We are all fighting the battle of the bulge. even if you’re lucky enough to have hit your target weight, the fight to maintain it is never-ending. Adding seafood to your diet is one way to not only shed unwanted pounds but keep them off. Seafood is both nutritionally dense and low in calories. You’ll still have to be mindful of the way the food is prepared; breaded or deep-fried seafood will still contain excess carbs and fats.

12. Lower your risk for certain types of cancer.

You probably weren’t thinking about colorectal cancer when you ordered a shrimp scampi, but you should. Lowering your intake of red meat and processed meats links to lower rates of cancer. Choosing other lean protein sources helps you to make these necessary adjustments. Additionally, DHA snd EPA, the fats found in fatty fish, have been shown to reduce inflammation in the colon and improve colon cell function.

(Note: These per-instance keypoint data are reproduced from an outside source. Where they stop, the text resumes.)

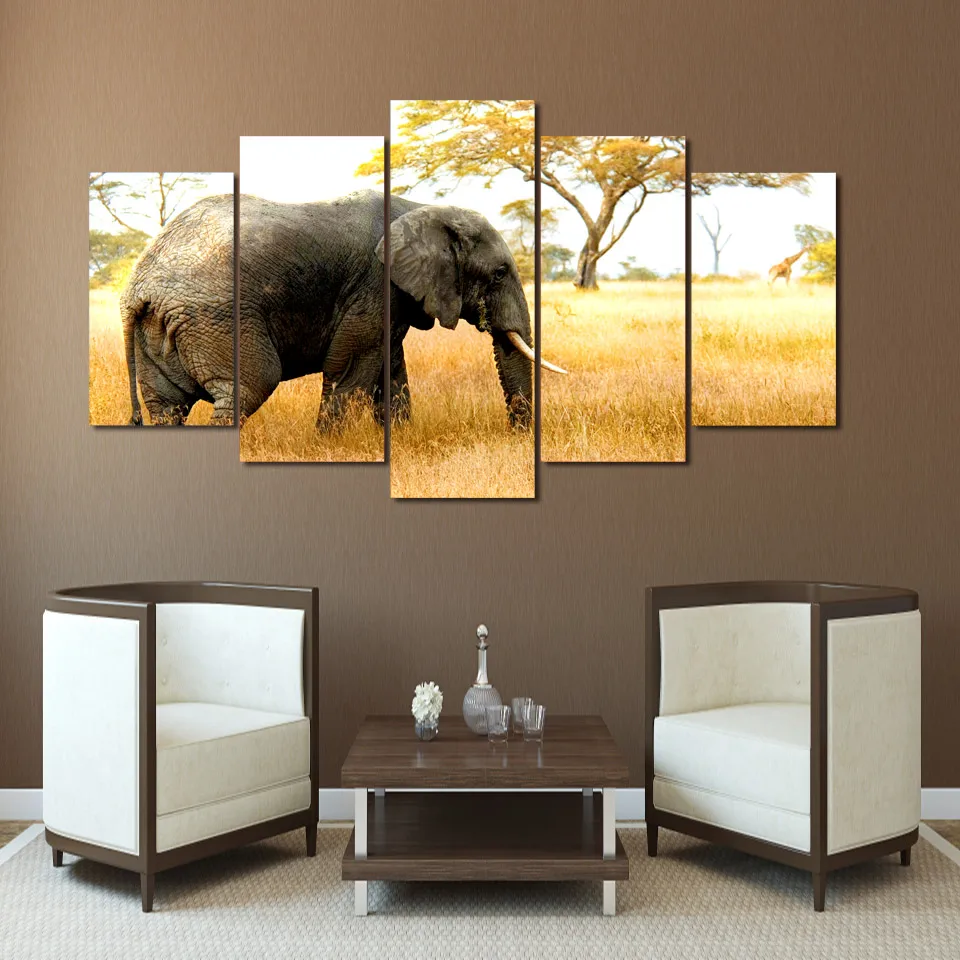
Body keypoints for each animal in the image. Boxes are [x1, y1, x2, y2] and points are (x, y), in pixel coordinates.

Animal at [120, 189, 565, 428]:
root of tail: (137, 288)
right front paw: (328, 444)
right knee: (249, 385)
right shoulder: (374, 285)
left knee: (167, 405)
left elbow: (392, 369)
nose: (516, 436)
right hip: (216, 317)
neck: (419, 208)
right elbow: (350, 368)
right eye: (499, 273)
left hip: (162, 328)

13. Reconnecting with nature.

Many people have sincere concerns about the condition of the meat they eat. They worry about the living conditions of the animals and the number of vaccines and chemicals used to treat them.

By now, most of us realize that the image of cows and chickens left to graze in wide-open pastures or neat barnyards are far from reality. Instead, the life of the meat we eat can be cramped, short, and cruel. Aquatic farms can be equally appalling, with overcrowded tanks and diseases and little government regulation. But there are other options.

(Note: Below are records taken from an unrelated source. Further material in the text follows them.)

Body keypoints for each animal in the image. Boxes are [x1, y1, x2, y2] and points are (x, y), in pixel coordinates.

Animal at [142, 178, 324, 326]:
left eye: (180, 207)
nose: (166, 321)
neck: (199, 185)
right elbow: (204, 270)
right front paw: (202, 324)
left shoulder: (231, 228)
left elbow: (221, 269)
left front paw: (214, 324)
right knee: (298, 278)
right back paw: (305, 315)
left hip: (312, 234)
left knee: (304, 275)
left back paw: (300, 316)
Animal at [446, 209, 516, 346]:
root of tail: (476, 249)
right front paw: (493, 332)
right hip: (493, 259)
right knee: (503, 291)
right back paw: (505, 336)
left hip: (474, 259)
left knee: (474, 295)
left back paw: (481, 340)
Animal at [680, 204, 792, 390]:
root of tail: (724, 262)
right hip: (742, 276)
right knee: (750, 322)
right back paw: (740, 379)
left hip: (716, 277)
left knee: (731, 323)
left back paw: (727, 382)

You can go fishing! Fishing is a great way to reconnect with nature and helps to teach young children where food comes from. And you aren’t limited to what you catch on your line. You can find fish, shrimp. and other shellfish available at places where you can harvest them yourself from the wild.


14. Great source of lean protein.

Seafood is a great source of lean protein. Whether you are training for a marathon or simply trying to live a healthier lifestyle, finding reliable sources of lean protein is important. People who include sources like shrimp and shellfish to their diet not only cut calories but report greater satiety for longer after eating.

15. Adding variety to your diet.

The sea offers a plethora of dining options. You don’t have to worry about ever getting bored. By adding more seafood to your dining options you open yourself up to a whole new world of tastes, textures, and flavors. No more complaints about having chicken, again. Shrimp, shellfish, and heart-healthy fatty fish can all be prepared quickly at home and add excitement to even a basic dinner plan.

shrimp seafood
Hungry for shrimp? Here are 10 keto-friendly recipes.

Final Thoughts: Shop for Fresh, Local Seafood and Reap the Healthful Benefits

Getting or staying healthy is always a good reason to make adjustments to your diet. When you begin looking for food that pleases both your palate and your local cardiologist, avoiding a diet high in red meat, bad fats, preservatives, and processed food is key. Making good choices about your meals can be both delicious and healthful.